**Exercise materials:**

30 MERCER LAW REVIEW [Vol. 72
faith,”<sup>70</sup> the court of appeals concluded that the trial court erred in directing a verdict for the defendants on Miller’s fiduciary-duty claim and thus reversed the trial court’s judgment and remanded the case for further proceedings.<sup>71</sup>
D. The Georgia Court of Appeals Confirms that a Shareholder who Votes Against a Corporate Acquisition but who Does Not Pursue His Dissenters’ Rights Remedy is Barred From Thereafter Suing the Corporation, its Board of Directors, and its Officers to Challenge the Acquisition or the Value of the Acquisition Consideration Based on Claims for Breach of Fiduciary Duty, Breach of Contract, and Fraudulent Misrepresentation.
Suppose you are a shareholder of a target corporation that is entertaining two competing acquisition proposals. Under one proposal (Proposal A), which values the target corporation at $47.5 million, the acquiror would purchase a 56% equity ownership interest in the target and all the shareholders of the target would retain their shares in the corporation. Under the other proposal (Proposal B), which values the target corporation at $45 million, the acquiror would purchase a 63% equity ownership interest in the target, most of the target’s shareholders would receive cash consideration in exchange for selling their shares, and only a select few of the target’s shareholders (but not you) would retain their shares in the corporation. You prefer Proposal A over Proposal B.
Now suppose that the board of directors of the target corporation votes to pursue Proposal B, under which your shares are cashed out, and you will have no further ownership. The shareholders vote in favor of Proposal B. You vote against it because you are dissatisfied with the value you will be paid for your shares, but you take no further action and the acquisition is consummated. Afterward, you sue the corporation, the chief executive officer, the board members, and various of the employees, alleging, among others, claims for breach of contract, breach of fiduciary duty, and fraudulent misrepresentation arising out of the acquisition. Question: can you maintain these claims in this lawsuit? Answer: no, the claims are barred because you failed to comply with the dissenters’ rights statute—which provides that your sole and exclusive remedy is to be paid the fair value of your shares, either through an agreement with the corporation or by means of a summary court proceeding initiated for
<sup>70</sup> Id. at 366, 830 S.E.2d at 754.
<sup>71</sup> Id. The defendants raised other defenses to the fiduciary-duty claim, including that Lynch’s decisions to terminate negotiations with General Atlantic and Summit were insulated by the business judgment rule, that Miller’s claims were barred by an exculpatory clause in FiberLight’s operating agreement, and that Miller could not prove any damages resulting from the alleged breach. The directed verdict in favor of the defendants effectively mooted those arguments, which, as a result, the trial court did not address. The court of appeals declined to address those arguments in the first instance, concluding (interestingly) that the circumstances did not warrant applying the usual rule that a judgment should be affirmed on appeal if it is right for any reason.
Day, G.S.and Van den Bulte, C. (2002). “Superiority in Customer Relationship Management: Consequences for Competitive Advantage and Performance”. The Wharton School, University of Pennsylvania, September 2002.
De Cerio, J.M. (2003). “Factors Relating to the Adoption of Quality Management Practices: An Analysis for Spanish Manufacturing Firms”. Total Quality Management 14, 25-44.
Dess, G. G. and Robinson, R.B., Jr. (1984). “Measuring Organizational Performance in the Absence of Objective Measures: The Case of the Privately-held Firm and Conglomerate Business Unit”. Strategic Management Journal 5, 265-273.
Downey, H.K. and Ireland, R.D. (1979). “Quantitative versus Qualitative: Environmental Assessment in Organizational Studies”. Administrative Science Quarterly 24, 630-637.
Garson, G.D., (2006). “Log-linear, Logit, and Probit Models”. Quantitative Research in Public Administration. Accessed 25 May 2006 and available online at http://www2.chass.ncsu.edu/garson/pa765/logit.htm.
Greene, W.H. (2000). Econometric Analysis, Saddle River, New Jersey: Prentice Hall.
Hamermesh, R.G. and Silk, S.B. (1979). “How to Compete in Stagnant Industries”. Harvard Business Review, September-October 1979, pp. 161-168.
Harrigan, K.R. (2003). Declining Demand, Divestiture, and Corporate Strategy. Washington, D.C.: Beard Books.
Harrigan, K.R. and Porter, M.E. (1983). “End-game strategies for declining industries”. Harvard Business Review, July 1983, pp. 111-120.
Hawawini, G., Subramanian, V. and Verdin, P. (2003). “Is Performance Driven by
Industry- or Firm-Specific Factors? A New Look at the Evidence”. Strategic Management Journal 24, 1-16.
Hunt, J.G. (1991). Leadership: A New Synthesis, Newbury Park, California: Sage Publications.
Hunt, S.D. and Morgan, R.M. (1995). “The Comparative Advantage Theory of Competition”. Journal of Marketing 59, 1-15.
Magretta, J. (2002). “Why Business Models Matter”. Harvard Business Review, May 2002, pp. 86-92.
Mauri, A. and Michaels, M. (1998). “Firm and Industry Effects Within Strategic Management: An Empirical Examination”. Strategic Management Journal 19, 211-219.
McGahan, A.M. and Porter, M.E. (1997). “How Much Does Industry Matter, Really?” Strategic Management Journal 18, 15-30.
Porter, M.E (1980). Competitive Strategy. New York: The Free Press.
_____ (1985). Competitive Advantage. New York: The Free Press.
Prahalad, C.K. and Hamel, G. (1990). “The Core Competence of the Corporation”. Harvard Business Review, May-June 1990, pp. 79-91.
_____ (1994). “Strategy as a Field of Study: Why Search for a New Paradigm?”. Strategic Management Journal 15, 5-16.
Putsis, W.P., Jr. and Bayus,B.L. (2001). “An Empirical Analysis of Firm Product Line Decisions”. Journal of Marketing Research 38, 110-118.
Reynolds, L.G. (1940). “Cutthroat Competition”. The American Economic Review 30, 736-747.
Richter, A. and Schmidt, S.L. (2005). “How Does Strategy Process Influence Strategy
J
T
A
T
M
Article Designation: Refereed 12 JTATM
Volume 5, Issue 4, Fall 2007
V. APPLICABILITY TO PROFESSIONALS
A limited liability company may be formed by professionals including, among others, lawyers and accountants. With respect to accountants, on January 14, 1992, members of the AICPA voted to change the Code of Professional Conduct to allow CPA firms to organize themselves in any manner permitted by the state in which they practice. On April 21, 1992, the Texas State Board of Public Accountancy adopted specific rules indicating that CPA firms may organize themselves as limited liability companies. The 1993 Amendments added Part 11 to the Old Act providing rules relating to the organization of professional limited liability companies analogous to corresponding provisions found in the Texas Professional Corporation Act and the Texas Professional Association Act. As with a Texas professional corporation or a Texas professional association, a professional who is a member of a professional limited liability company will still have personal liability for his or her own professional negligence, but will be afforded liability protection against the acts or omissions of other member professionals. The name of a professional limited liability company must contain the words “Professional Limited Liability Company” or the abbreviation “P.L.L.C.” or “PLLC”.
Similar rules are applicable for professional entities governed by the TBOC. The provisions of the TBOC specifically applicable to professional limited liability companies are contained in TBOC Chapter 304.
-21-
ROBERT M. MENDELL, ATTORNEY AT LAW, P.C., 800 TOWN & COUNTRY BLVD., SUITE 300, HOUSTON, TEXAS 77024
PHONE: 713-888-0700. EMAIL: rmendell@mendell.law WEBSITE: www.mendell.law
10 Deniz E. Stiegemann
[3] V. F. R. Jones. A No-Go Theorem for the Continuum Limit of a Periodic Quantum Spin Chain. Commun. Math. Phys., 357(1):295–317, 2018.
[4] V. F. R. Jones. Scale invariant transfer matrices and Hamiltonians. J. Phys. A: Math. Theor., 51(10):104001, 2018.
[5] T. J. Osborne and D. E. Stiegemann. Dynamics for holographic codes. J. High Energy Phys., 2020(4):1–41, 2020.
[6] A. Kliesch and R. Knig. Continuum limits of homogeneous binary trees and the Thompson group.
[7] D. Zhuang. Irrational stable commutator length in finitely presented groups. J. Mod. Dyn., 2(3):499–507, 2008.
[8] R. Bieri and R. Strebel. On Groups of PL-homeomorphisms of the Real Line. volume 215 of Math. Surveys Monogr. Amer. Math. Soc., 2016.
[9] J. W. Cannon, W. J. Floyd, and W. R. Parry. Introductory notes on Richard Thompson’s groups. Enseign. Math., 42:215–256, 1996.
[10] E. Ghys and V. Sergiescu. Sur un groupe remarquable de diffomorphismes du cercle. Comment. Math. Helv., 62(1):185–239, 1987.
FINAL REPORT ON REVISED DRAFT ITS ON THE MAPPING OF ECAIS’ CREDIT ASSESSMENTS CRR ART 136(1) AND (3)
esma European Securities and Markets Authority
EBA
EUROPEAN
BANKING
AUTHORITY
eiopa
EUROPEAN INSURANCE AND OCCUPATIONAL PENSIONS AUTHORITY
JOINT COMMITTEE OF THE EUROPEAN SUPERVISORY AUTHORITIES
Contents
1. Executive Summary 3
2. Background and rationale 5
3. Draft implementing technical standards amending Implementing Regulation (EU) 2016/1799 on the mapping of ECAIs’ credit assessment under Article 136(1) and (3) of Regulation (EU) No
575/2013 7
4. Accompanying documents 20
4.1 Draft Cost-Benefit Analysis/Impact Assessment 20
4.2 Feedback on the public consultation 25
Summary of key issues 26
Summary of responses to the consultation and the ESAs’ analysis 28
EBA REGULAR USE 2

**What the task requires:**
Which lines in the listing have the string "Article"? Pick them out and copy them.

**Problem solution:**
Article Designation: Refereed 12 JTATM
3. Draft implementing technical standards amending Implementing Regulation (EU) 2016/1799 on the mapping of ECAIs’ credit assessment under Article 136(1) and (3) of Regulation (EU) No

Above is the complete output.